Civil War Series

The Battle of Fredericksburg

   

BURNSIDE'S SECOND PLAN

His advantage squandered by the pontoon fiasco, Burnside cast about for another plan. On November 26 he met with President Lincoln aboard a steamer in Aquia Creek. The commander-in-chief suggested moving the army downstream to Port Royal and crossing there. A separate force—an expedition Lincoln was fitting out in New York just then, under Nathaniel Banks—could simultaneously proceed up the Pamunkey and cut off Lee's retreat. Burnside argued that jockeying so many troops into place would consume too much time, putting the campaign too far into winter—just as Lee had proposed to his own chief executive. Ultimately General Halleck agreed with Burnside on that point, so Lincoln laid away his idea and General Banks took his troops to Louisiana, but the president told Burnside not to feel that he must be hasty about fighting his legions.

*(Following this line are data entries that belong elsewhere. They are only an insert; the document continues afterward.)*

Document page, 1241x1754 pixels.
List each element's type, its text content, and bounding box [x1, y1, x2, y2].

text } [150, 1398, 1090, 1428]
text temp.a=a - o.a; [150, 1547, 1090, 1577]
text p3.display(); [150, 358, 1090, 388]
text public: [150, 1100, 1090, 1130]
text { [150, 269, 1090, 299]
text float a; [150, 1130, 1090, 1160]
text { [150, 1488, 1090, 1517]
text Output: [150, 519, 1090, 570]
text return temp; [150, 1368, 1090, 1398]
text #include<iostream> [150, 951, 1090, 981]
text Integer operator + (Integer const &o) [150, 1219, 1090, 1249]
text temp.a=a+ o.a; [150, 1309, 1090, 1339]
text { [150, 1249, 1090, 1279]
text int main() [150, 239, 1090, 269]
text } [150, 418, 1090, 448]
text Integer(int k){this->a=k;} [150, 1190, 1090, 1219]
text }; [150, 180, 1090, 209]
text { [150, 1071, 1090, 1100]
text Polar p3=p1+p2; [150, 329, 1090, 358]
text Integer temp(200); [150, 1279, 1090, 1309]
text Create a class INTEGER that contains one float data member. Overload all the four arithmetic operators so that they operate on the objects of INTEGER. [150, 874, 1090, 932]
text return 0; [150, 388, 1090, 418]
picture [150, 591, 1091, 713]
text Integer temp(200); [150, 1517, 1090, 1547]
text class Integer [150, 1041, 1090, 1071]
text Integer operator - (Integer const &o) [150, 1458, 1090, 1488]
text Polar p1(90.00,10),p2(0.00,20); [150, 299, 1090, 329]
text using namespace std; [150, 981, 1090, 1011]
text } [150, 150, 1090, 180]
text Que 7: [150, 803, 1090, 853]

Burnside had but one option, and that was to push ahead on the line he had already taken before winter was too for advanced.

Burnside knew better, however. Judging from the public reaction to McClellan's indolence the previous year, he could hardly turn his troops into their winter quarters. Nor, after all the disheartening changes of base the army had already endured, could he move to another theater of operations—like the James River peninsula, where the cold and rain would impede him less. That would have discouraged soldiers and civilians alike, as General Lee fully realized. Burnside had but one option, and that was to push ahead on the line he had already taken before winter was too far advanced.

Faced with strong resistance at Fredericksburg, Burnside looked for another crossing more than a dozen miles downstream, at a place called Skinker's Neck. The ground still lay to his advantage there, and the enemy had not yet thrown any force in his way, so Burnside began corduroying the roads to that more isolated location. Further rain had only worsened the clay Tidewater byways, and until Burnside could secure a landing on the opposite bank he would have to supply himself overland from Aquia Creek and Belle Plains. At the same time, engineers designed a line of entrenchments opposite Skinker's Neck. The preparations alerted Lee's pickets, however, and early in December Burnside detected the arrival of Confederate troops to cover that crossing, too. These Southerners proved to be the vanguard of Jackson's corps, for Lee had finally completed the concentration of his army.